BDP Going After the Religious Vote?

From Milliyet (translated by World Bulletin):
Pro-Kurdish Peace and Democracy Party (BDP) leader Selahattin Demirtaş has called on Kurds in the country's Southeast not to pray behind state imams on the grounds that they are spying for the state and working to promote the government.

Speaking to the Milliyet daily, Demirtaş claimed that the list of imams sent to the country's predominantly Southeast is made at National Security Council (MGK) meetings as he said: "Those imams are selected by the MGK and then sent here. We ask our people not to pray behind those imams who are sent here with a special mission. There are imams working for the Justice and Development Party [AK Party] there."

Demirtaş claimed that those imams are imposing Turkishness and statism on the people.

Last month, the BDP made an announcement calling on Turkey's Kurdish population to stage acts of civil disobedience.

Demirtaş's statements came as a response to the recent statements of Prime Minister Recep Tayyip Erdoğan, who accused the BDP of plaguing religion with separatism. Demirtaş also dwelled on the Kurdish sermon issue and asked Erdoğan why sermons in Kurdish are not allowed in mosques in the country's Southeast.

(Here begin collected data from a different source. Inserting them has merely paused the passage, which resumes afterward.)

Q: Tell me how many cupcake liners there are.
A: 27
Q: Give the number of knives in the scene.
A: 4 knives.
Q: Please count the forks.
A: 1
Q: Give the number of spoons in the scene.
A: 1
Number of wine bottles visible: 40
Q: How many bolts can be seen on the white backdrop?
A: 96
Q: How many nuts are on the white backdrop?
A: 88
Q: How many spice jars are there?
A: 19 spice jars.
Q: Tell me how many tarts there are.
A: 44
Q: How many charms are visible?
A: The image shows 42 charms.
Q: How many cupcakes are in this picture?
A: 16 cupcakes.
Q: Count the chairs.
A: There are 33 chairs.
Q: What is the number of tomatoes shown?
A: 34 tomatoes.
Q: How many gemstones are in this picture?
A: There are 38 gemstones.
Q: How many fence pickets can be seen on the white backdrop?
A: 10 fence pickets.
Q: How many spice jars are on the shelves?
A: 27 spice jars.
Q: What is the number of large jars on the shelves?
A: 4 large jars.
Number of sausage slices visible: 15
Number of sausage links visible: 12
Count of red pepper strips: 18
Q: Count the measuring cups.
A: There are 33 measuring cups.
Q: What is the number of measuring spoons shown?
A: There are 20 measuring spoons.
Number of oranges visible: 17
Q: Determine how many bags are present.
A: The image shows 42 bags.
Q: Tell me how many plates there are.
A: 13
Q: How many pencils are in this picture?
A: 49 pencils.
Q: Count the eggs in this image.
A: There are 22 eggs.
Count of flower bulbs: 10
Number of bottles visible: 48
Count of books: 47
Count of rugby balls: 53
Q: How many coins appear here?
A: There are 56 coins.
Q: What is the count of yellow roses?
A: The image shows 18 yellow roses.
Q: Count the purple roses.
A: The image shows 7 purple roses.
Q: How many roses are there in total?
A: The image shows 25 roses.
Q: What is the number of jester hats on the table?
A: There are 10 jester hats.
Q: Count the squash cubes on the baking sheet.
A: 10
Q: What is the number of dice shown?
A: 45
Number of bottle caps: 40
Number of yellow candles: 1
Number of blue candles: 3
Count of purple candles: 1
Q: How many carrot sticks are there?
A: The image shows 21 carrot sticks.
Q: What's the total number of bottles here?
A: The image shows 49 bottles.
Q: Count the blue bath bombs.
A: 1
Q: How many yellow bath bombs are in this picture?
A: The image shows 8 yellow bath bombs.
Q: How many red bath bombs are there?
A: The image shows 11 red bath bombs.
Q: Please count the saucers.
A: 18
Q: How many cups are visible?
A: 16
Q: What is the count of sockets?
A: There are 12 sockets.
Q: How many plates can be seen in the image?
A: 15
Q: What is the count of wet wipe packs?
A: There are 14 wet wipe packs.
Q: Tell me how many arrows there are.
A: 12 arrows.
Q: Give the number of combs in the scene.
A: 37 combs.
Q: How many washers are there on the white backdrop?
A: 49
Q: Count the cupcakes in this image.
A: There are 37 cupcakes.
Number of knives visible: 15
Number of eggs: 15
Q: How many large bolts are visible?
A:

He said the rules in the mosques should not be made by the state, but by those attending the mosque, and that sermons in Kurdish should be allowed. "Everyone listens to sermons in Kurdish in the mass prayers held in city squares in the Southeast. Mosques are not the homes of the state, but Allah. The rules in the mosques should be set by the people attending that mosque, not by the state. If the state is deciding which language is going to be spoken in mosques, this has nothing to do with religion. Let people pray in the way they want," he said.
The BDP's politics are starkly secular, but recently it has made efforts to court more religious voters who over the years have been inclined to vote for the AKP. The PKK was suspected of killing two imams last year.